So I declare I will cook. A creative lie helps allay suspicion – cooking helps me relax, cooking will take my mind off things, cooking will be good for me! Ha - better for me than poisoning at any rate
Except exhaustion means I don’t do the sensible thing and go rooting in the freezer early enough to defrost and I eventually roll into the kitchen only when too hungry to do anything else (and Beloved was making threatening moves in that direction).
I could have ordered take away, but Beloved lived on it while we were away and looked faintly green at the suggestion.
So… cheese. Screw it, cheese, crackers, fruit and bread (that which is still fresh). We always have immense amounts of cheese lurking in the bottom of the fridge, in the salad crisper to make sure anything green and leafy and healthy is aware that this is a calorie loving household and not to get too comfortable.
Ok not the most involved of meals but we love cheese and eating up some of the vast stock isn’t a bad thing. Except... the brie
I don’t know where this brie comes from but we always have this massive wheel of brie. Now I’m not against brie, we both quite like brie. A little brie now and then is a good thing. A little – so why do we always have this huge great wheel of cheese that could feed half of France? I would accuse Beloved but I can’t see him getting enthusiastic enough about brie to buy this – if it were cheddar or wensleydale, yes – but not brie. Maybe we have a crafty cheesemonger who can manipulate him into inundating us with unwanted French cheese? Beloved swears it’s not him and I know it’s not me – so if no-one is buying brie where does it keep coming from? Do we have a secret brie mine? The brie elves visit? Or maybe it’s breeding….

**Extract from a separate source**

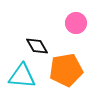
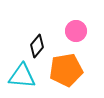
pink circle: moved 8 px down
black diamond: rotated 70 degrees clockwise
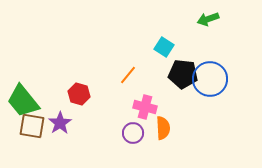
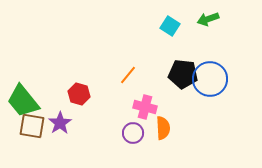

Then there’s the eternal stilton. Now this, I do know where the Eternal Stilton comes from. My uncle – who has given us out own bodyweight in stilton every damn Christmas ever. He does the same with everyone, I don’t think he has ever given anyone a gift that wasn’t a metric fuckton of stilton. His kids first birthday? Stilton. Wife’s anniversary? Stilton. Daughter’s wedding? Stilton! I think he must have shares in the dairy.
Sure it’s nice in a few recipes – but how much strong blue cheese can you just eat? It’s not like you can put it in sandwiches!
Even if we liked stilton, this package is too much. No-one likes stilton this much. It’s not actually possible to like stilton this much. Eating this much stilton would actually kill someone. It doesn’t help that it’s in a ceramic container so doesn’t rot and reach a point where it can be thrown away – especially since, as it’s blue cheese, it doesn’t really go off anyway
But it does get more… pungent. It is now locked in its little ceramic box and… we dare not open it. And if we dare not open it, we cannot check it to see if it is time to throw it away. But the ceramic lid fits really tightly. It’s sealed, I think.
So it remains, in the cheese drawer. Tightly sealed. Watching. Waiting. One day it plans to escape.
And then may the gods have mercy on us all.